The first initiatives

While earlier initiatives to cooperate in the area of observation were first of all developed at the level of cross-border regions (for example, in the Greater RegionEurostat studies at the NUTS 2 or 3 levels), one-off initiatives were launched in the 1990s (the Trans-Jura Atlas, Atlas of the Pyrenees, etc.); but these were isolated initiatives with no immediate prospect of becoming permanent or regular. The setting in place of systematic local observation initiatives (with a high degree of geographical detail) really started to develop in the 2000s (Greater Geneva, Upper Rhine, Nord Pas-de-Calais/Belgium, etc.).
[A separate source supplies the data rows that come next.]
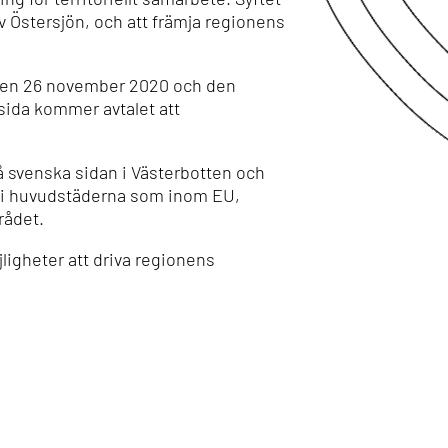
v Östersjön, och att främja regionens
den 26 november 2020 och den
ida kommer avtalet att
å svenska sidan i Västerbotten och
l i huvudstäderna som inom EU,
rådet.
ligheter att driva regionens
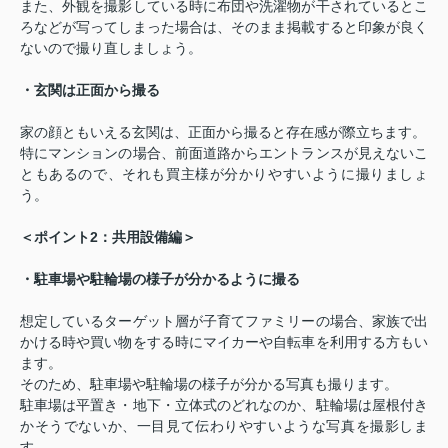
また、外観を撮影している時に布団や洗濯物が干されているとこ
ろなどが写ってしまった場合は、そのまま掲載すると印象が良く
ないので撮り直しましょう。
・玄関は正面から撮る
家の顔ともいえる玄関は、正面から撮ると存在感が際立ちます。
特にマンションの場合、前面道路からエントランスが見えないこ
ともあるので、それも買主様が分かりやすいように撮りましょ
う。
2
＜ポイント
：共用設備編＞
・駐車場や駐輪場の様子が分かるように撮る
想定しているターゲット層が子育てファミリーの場合、家族で出
かける時や買い物をする時にマイカーや自転車を利用する方もい
ます。
そのため、駐車場や駐輪場の様子が分かる写真も撮ります。
駐車場は平置き・地下・立体式のどれなのか、駐輪場は屋根付き
かそうでないか、一目見て伝わりやすいような写真を撮影しま
す。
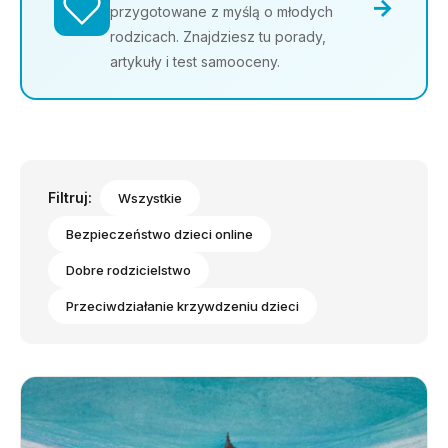
→
przygotowane z myślą o młodych
rodzicach. Znajdziesz tu porady,
artykuły i test samooceny.
Filtruj:
Wszystkie
Bezpieczeństwo dzieci online
Dobre rodzicielstwo
Przeciwdziałanie krzywdzeniu dzieci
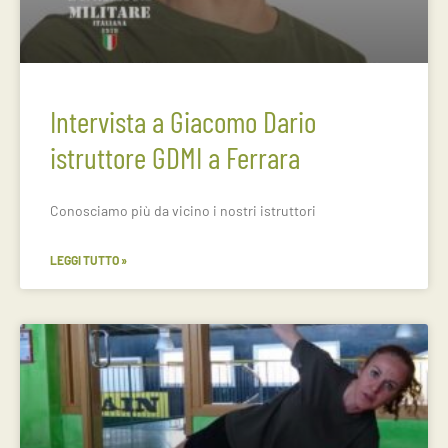
Intervista a Giacomo Dario
istruttore GDMI a Ferrara
Conosciamo più da vicino i nostri istruttori
LEGGI TUTTO »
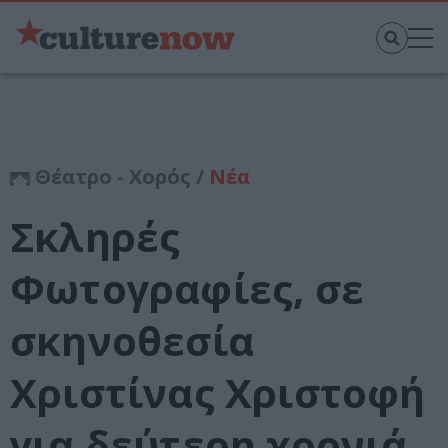
Θέατρο - Χορός /
Νέα
Σκληρές
Φωτογραφίες, σε
σκηνοθεσία
Χριστίνας Χριστοφή
για δεύτερη χρονιά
They tended to proliferate in a disorganised fashion, hence the need for the creation of a network for these observatories, which was launched by the MOT, and the initiative embarked on with DATAR (now the CGET) in this area in the mid-2000s.

The first observation and mapping exercise for all of France’s borders at national level was carried out in 1999 by the MOT. This first map of flows of cross-border workers revealed the spectacular daily or weekly migration of hundreds of thousands of workers leaving France to perform a job in a neighbouring country (whereas only around 10,000 people were recorded in the opposite direction).

This exercise was carried out progressively as part of a cartographic collection and resulted in 2001 in the publication of the first “Cross-border Cooperation Atlas”, with a second edition in 2007. The concept of this publication, which appeared in both paper and electronic format, was to illustrate and comment on the dynamics at work along all of the borders of mainland France: flows, areas of cooperation, structuring of cross-border territories, etc.

In addition to this educational and academic objective, there was the political objective of raising the awareness of, and indeed alerting, the central authorities at both national and European levels to cross-border issues and the development and spatial planning challenges that arise from them.

  1. The cross-border territory brings two different cultures into contact or sometimes constitutes a common cultural space through which the border runs.